Source extract section start

I went to church and listened to Bishop Lester Love preach and it felt like home. I was so overwhelmed with joy. It's like I had never left. I then realized something, I will always be connected to New Orleans even if I am not physically there all the time.No matter where you go if you are from there it's always going to be with you.
After church, which was my final day, I had to see the last place I lived before moving to California. When I finally arrived, I was almost breathless. I could not believe the place where I grew up was still standing. All those memories as a child came back to me. Through my eyes as a child, this place was bigger than life. Now it was small and I wondered how we all lived in this little house. I thought about how in the hot summers we would go fishing and when the water and soda ran out, we would sneak and drink hot beer ( laughing). We would come home and I would watch my step-dad clean fish on that porch, then my mom would fry it in cornmeal. We would play in the yard or watch my mom and her band perform in the neighborhood park across the street once a year.

Source extract section end

### Task instructions
1: From the New Orleans passage, extract the words from "After church, which" up to and including "once a year.".
2: According to the New Orleans passage, how did the writer's mom cook the fish her husband cleaned on the porch?

Provided information section start

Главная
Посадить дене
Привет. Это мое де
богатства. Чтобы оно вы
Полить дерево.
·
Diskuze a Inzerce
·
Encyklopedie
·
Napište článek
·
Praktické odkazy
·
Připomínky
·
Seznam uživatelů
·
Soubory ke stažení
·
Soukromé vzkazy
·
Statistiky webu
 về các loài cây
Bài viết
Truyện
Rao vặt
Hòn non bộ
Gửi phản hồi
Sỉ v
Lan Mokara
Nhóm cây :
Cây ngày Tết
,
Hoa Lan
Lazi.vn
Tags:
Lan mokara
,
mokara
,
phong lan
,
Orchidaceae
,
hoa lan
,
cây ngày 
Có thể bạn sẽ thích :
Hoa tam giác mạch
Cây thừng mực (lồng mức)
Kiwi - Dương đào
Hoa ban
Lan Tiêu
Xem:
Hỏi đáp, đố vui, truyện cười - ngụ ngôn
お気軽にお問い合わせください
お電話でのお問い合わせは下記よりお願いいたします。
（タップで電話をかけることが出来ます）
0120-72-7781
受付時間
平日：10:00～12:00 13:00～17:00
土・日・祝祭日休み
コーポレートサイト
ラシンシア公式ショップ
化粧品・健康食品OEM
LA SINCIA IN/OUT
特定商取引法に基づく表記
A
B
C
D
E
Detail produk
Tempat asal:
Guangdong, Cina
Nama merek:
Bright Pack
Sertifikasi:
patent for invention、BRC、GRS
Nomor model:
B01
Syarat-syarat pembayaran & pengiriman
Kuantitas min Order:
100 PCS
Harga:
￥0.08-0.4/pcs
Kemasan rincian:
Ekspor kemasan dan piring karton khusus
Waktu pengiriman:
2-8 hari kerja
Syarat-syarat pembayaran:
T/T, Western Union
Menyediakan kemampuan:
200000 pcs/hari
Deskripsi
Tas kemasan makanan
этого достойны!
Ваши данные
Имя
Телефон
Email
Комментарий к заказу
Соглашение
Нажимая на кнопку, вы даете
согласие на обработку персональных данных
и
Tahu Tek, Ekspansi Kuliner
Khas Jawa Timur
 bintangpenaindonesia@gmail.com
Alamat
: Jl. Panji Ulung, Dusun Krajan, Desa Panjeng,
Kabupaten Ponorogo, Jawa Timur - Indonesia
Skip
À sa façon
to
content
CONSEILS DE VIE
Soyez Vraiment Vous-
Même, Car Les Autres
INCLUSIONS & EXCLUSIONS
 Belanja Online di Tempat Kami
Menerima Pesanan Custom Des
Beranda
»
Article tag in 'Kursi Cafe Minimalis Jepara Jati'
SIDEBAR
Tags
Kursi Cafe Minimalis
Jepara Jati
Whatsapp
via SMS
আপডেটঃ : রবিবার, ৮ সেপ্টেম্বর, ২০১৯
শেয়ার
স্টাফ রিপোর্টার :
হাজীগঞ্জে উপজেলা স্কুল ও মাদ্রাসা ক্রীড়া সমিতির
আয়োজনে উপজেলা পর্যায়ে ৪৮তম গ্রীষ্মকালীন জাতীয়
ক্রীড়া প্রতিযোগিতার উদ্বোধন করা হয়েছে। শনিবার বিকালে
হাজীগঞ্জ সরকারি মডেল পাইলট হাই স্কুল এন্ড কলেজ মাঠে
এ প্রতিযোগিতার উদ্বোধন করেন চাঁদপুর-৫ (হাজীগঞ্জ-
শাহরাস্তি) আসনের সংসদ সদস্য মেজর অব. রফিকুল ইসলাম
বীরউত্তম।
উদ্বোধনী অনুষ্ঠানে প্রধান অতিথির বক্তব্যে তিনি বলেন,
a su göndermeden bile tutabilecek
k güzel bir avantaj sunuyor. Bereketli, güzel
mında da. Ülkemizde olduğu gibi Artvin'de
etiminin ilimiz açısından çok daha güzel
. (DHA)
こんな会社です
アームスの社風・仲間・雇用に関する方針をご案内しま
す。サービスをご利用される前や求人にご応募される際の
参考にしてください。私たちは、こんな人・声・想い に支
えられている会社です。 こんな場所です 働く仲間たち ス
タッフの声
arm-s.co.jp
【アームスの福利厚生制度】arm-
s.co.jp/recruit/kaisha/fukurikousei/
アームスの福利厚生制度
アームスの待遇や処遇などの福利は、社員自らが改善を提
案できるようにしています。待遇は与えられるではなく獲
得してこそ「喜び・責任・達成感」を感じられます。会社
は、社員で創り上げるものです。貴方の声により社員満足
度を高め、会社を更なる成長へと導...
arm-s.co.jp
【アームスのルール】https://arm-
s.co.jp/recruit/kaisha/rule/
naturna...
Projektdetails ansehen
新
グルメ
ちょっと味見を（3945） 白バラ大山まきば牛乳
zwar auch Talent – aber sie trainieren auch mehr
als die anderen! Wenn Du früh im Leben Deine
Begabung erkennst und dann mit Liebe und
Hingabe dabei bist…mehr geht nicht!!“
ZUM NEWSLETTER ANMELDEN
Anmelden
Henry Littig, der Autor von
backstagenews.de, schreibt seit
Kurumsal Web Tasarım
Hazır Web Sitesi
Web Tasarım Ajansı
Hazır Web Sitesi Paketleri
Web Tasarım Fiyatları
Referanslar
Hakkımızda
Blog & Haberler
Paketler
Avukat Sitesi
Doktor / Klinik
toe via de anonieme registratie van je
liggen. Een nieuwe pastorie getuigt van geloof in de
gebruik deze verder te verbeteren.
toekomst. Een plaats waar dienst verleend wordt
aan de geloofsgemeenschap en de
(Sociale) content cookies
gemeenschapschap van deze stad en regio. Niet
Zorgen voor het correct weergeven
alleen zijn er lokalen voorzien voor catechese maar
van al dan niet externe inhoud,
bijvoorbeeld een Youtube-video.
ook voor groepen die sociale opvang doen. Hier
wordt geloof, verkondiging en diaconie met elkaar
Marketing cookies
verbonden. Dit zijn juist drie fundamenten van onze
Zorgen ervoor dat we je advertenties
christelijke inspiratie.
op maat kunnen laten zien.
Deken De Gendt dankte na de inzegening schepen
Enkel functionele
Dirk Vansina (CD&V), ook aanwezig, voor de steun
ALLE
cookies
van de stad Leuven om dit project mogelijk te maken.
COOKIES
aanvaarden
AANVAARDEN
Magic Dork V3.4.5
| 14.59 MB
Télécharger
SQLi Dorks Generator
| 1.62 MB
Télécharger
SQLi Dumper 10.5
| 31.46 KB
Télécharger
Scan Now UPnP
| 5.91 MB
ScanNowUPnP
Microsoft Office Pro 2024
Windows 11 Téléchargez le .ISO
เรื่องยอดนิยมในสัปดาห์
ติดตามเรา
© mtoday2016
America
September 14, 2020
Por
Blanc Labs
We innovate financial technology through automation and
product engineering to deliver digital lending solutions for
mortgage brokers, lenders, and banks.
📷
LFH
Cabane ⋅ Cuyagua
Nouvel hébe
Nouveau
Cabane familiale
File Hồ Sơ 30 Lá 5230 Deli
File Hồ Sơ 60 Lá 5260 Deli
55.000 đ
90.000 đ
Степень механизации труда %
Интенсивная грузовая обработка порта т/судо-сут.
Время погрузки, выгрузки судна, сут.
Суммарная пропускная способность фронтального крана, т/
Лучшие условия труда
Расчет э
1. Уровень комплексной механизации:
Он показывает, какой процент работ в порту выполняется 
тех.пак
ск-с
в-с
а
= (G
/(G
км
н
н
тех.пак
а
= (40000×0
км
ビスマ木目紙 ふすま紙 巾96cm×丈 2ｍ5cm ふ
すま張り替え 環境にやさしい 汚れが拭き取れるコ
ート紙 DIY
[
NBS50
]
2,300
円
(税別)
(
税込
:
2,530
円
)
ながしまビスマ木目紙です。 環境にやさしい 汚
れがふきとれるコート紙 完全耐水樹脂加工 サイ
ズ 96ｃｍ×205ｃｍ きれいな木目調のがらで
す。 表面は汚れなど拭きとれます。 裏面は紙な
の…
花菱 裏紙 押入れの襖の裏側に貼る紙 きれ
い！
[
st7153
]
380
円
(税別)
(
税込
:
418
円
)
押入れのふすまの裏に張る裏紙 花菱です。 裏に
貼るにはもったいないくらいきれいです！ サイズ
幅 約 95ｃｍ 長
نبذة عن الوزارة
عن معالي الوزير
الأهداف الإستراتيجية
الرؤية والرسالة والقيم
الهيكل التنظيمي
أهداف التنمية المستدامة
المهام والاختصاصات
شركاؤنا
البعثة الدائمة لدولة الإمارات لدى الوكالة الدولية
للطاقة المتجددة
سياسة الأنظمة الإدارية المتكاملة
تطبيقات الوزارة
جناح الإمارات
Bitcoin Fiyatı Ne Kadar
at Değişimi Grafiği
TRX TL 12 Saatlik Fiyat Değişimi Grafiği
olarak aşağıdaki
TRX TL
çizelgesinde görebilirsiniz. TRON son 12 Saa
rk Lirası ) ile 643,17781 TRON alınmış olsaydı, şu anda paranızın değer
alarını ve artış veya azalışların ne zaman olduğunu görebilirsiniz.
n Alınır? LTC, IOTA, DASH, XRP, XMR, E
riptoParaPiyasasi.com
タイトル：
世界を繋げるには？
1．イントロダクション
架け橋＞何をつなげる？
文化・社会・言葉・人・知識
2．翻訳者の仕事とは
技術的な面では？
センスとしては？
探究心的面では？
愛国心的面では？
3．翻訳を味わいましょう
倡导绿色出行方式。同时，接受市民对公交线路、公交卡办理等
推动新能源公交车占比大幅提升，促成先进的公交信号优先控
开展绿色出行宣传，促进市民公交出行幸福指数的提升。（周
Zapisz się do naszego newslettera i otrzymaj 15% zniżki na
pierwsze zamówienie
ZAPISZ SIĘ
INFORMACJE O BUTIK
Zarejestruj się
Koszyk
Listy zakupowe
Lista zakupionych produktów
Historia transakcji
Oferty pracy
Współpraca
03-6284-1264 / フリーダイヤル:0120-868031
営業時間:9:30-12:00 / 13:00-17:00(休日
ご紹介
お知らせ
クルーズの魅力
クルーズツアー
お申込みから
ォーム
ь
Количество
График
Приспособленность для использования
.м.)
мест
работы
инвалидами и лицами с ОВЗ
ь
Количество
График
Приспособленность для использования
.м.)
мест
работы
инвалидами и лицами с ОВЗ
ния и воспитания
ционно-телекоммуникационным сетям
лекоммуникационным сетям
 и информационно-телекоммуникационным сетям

Provided information section end

### Numbered responses
1:
After church, which was my final day, I had to see the last place I lived before moving to California. When I finally arrived, I was almost breathless. I could not believe the place where I grew up was still standing. All those memories as a child came back to me. Through my eyes as a child, this place was bigger than life. Now it was small and I wondered how we all lived in this little house. I thought about how in the hot summers we would go fishing and when the water and soda ran out, we would sneak and drink hot beer ( laughing). We would come home and I would watch my step-dad clean fish on that porch, then my mom would fry it in cornmeal. We would play in the yard or watch my mom and her band perform in the neighborhood park across the street once a year.

2: She fried it in cornmeal.